**What this task involves:**
Don't copy the pictures; return every other part of the records exactly.
[Opening Input for this task section]
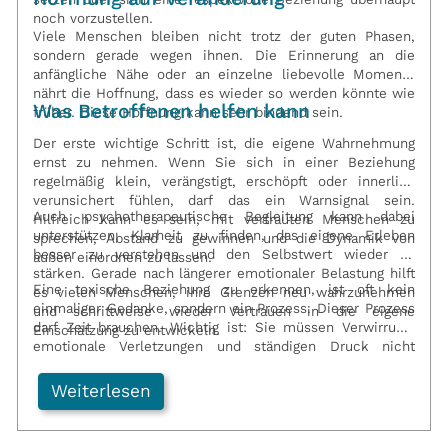
noch vorzustellen.
Viele Menschen bleiben nicht trotz der guten Phasen,
sondern gerade wegen ihnen. Die Erinnerung an die
anfängliche Nähe oder an einzelne liebevolle Momente
nährt die Hoffnung, dass es wieder so werden könnte wie
Was Betroffenen helfen kann
früher. Diese Hoffnung kann sehr bindend sein.
Der erste wichtige Schritt ist, die eigene Wahrnehmung
ernst zu nehmen. Wenn Sie sich in einer Beziehung
regelmäßig klein, verängstigt, erschöpft oder innerlich
verunsichert fühlen, darf das ein Warnsignal sein.
Auch psychotherapeutische Begleitung kann dabei
Hilfreich kann es sein, mit vertrauten Menschen zu
unterstützen, Klarheit zu finden, das eigene Erleben
sprechen, Abstand zu gewinnen und die Dynamik von
besser zu verstehen und den Selbstwert wieder zu
außen einordnen zu lassen.
stärken. Gerade nach längerer emotionaler Belastung hilft
Eine toxische Beziehung zu erkennen, ist oft kein
es vielen Menschen, ihre Grenzen neu wahrzunehmen
einmaliger Gedanke, sondern ein Prozess. Dieser Prozess
und schrittweise wieder Vertrauen in die eigene
darf Zeit brauchen. Wichtig ist: Sie müssen Verwirrung,
Einschätzung zu entwickeln.
emotionale Verletzungen und ständigen Druck nicht
einfach hinnehmen. Eine Beziehung sollte nicht dauerhaft
Angst, Selbstzweifel und innere Unsicherheit erzeugen.
Weiterlesen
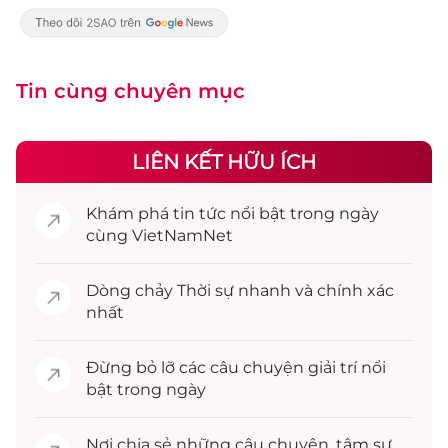
Tin cùng chuyên mục
LIÊN KẾT HỮU ÍCH
Khám phá
tin tức
nổi bật trong ngày
cùng VietNamNet
Dòng chảy
Thời sự
nhanh và chính xác
nhất
Đừng bỏ lỡ các câu chuyện
giải trí
nổi
bật trong ngày
Nơi chia sẻ những câu chuyện,
tâm sự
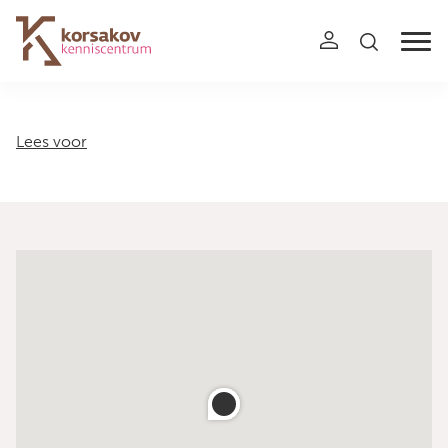
Navigation
Lees voor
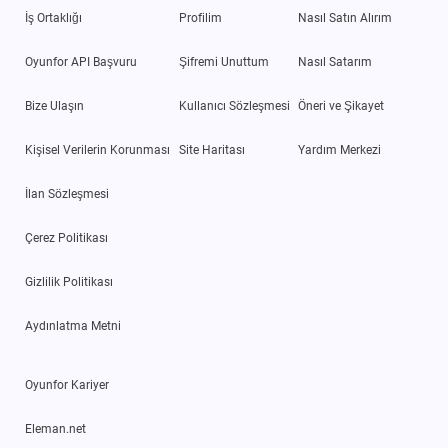
İş Ortaklığı
Profilim
Nasıl Satın Alırım
Oyunfor API Başvuru
Şifremi Unuttum
Nasıl Satarım
Bize Ulaşın
Kullanıcı Sözleşmesi
Öneri ve Şikayet
Kişisel Verilerin Korunması
Site Haritası
Yardım Merkezi
İlan Sözleşmesi
Çerez Politikası
Gizlilik Politikası
Aydınlatma Metni
Oyunfor Kariyer
Eleman.net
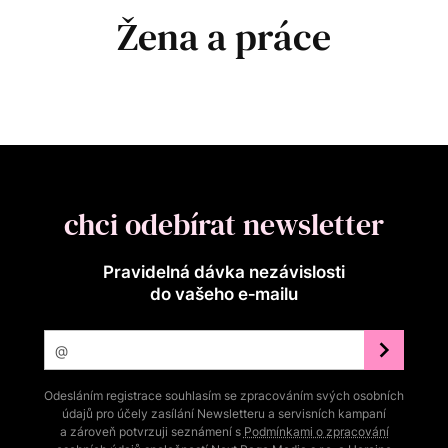
Žena a práce
chci odebírat newsletter
Pravidelná dávka nezávislosti
do vašeho e‑mailu
Odesláním registrace souhlasím se zpracováním svých osobních
údajů pro účely zasílání Newsletteru a servisních kampaní
a zároveň potvrzuji seznámení s
Podmínkami o zpracování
[Closing Input for this task section]
**Problem solution:**
noch vorzustellen.
Viele Menschen bleiben nicht trotz der guten Phasen,
sondern gerade wegen ihnen. Die Erinnerung an die
anfängliche Nähe oder an einzelne liebevolle Momente
nährt die Hoffnung, dass es wieder so werden könnte wie
Was Betroffenen helfen kann
früher. Diese Hoffnung kann sehr bindend sein.
Der erste wichtige Schritt ist, die eigene Wahrnehmung
ernst zu nehmen. Wenn Sie sich in einer Beziehung
regelmäßig klein, verängstigt, erschöpft oder innerlich
verunsichert fühlen, darf das ein Warnsignal sein.
Auch psychotherapeutische Begleitung kann dabei
Hilfreich kann es sein, mit vertrauten Menschen zu
unterstützen, Klarheit zu finden, das eigene Erleben
sprechen, Abstand zu gewinnen und die Dynamik von
besser zu verstehen und den Selbstwert wieder zu
außen einordnen zu lassen.
stärken. Gerade nach längerer emotionaler Belastung hilft
Eine toxische Beziehung zu erkennen, ist oft kein
es vielen Menschen, ihre Grenzen neu wahrzunehmen
einmaliger Gedanke, sondern ein Prozess. Dieser Prozess
und schrittweise wieder Vertrauen in die eigene
darf Zeit brauchen. Wichtig ist: Sie müssen Verwirrung,
Einschätzung zu entwickeln.
emotionale Verletzungen und ständigen Druck nicht
einfach hinnehmen. Eine Beziehung sollte nicht dauerhaft
Angst, Selbstzweifel und innere Unsicherheit erzeugen.
Weiterlesen
Tin cùng chuyên mục
LIÊN KẾT HỮU ÍCH
Khám phá
tin tức
nổi bật trong ngày
cùng VietNamNet
Dòng chảy
Thời sự
nhanh và chính xác
nhất
Đừng bỏ lỡ các câu chuyện
giải trí
nổi
bật trong ngày
Nơi chia sẻ những câu chuyện,
tâm sự
Navigation
Lees voor
İş Ortaklığı
Profilim
Nasıl Satın Alırım
Oyunfor API Başvuru
Şifremi Unuttum
Nasıl Satarım
Bize Ulaşın
Kullanıcı Sözleşmesi
Öneri ve Şikayet
Kişisel Verilerin Korunması
Site Haritası
Yardım Merkezi
İlan Sözleşmesi
Çerez Politikası
Gizlilik Politikası
Aydınlatma Metni
Oyunfor Kariyer
Eleman.net
Žena a práce
chci odebírat newsletter
Pravidelná dávka nezávislosti
do vašeho e‑mailu
Odesláním registrace souhlasím se zpracováním svých osobních
údajů pro účely zasílání Newsletteru a servisních kampaní
a zároveň potvrzuji seznámení s
Podmínkami o zpracování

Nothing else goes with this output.